Fonte: Jota
Por Flávia Maia
O projeto de reforma tributária proposto pelo governo federal por meio do PL 3.887/2020 trouxe a possibilidade dos contribuintes realizarem o creditamento amplo de um novo tributo a ser criado, a Contribuição sobre Bens e Serviços (CBS), que substituiria os atuais PIS e Cofins. Se aprovada, a lei permitirá que os contribuintes aproveitem os valores pagos de CBS em bens e serviços no abatimento da própria contribuição e de outros tributos federais.
No entanto, especialistas ouvidos pelo JOTA defendem que, da forma como está redigido o texto entregue pelo Executivo ao Congresso Nacional no último dia 21 de julho, o creditamento amplo traz dúvidas, o que pode gerar novos contenciosos tributários e tornar a pejotização da mão de obra atraente às empresas.

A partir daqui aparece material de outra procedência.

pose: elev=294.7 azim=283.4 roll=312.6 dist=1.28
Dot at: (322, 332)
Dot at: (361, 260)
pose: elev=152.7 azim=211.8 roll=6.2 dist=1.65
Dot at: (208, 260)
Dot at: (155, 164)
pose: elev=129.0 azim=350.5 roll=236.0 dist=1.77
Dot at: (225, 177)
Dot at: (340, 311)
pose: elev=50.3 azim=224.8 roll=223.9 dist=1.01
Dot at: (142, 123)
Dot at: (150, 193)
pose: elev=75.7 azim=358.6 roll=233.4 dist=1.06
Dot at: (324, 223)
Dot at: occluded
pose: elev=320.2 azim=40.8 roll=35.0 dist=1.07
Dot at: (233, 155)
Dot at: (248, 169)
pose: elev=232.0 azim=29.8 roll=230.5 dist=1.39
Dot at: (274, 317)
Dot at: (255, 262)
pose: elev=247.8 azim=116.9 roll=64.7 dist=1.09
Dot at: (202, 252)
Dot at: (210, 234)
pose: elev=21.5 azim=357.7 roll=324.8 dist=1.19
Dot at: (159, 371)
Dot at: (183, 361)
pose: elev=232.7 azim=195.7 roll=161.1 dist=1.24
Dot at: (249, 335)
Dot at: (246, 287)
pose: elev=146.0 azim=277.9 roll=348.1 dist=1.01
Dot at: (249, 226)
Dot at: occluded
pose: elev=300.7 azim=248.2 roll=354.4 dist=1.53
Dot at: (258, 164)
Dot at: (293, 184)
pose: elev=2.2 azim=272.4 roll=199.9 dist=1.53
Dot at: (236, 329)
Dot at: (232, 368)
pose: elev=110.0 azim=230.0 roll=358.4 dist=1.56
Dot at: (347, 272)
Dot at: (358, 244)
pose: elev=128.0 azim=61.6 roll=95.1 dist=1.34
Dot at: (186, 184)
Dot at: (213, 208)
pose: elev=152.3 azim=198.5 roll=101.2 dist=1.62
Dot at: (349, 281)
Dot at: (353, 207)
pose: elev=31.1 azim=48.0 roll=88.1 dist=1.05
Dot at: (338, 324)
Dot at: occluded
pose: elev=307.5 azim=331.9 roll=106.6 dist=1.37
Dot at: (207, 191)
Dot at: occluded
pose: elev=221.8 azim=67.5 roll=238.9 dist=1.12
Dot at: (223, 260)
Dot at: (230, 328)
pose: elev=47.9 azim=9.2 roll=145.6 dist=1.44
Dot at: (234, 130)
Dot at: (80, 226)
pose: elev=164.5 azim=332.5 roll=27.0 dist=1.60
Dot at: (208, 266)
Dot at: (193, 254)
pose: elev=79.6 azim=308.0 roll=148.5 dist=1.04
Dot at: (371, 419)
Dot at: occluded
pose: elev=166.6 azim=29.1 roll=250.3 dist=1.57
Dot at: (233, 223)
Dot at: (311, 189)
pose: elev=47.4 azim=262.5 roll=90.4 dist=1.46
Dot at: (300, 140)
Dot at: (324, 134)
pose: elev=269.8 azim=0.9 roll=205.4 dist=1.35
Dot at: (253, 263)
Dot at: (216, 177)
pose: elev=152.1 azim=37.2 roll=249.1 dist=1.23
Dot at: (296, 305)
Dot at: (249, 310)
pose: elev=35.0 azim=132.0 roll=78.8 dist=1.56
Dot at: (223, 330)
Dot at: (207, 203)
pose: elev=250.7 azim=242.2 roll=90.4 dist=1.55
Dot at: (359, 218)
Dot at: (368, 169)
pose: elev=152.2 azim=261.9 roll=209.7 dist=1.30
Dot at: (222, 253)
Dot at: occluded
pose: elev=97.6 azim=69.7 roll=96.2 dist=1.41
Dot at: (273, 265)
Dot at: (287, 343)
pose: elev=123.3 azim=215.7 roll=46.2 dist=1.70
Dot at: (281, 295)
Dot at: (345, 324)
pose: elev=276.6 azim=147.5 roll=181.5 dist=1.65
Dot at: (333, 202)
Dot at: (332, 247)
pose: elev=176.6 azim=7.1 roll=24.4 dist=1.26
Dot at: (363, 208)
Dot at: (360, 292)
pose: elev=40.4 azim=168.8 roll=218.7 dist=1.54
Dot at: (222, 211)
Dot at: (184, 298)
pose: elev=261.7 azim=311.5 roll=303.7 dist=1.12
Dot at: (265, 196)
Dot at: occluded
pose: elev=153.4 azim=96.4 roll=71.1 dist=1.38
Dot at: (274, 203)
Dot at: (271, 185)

O benefício do creditamento amplo é um dos triunfos do Ministério da Economia na defesa do projeto e da alíquota de 12% – mais alta do que a cobrança atual de PIS e Cofins. Na apresentação da proposta à imprensa, tanto o secretário especial da Receita Federal, José Tostes, quanto a assessora especial do ministro da Economia, Vanessa Rahal Canado, enfatizaram que não haverá aumento de carga tributária por conta da possibilidade de creditamento.
Há consenso entre os tributaristas que o creditamento amplo e unificado é benéfico, porém, ele precisa ser melhor especificado para evitar disputas entre o fisco e os contribuintes. Os advogados e acadêmicos ouvidos pelo JOTA preocupam-se com o potencial contencioso administrativo e judicial que pode surgir a partir da discussão do que pode ser entendido como bem e serviço.
O receio dos tributaristas é que ocorra com a CBS algo similar às disputas atuais em relação a quais insumos dão direito a crédito no caso de empresas sujeitas ao regime não cumulativo de PIS e Cofins. Segundo dados do Ministério da Economia, o estoque de litígios envolvendo PIS e Cofins é de 71 mil processos na Receita Federal e no Conselho Administrativo de Recursos Fiscais (Carf), ou seja, 20% do total. Na Justiça, 25% dos processos com atuação da Procuradoria-Geral da Fazenda Nacional nos tribunais superiores envolvem as contribuições.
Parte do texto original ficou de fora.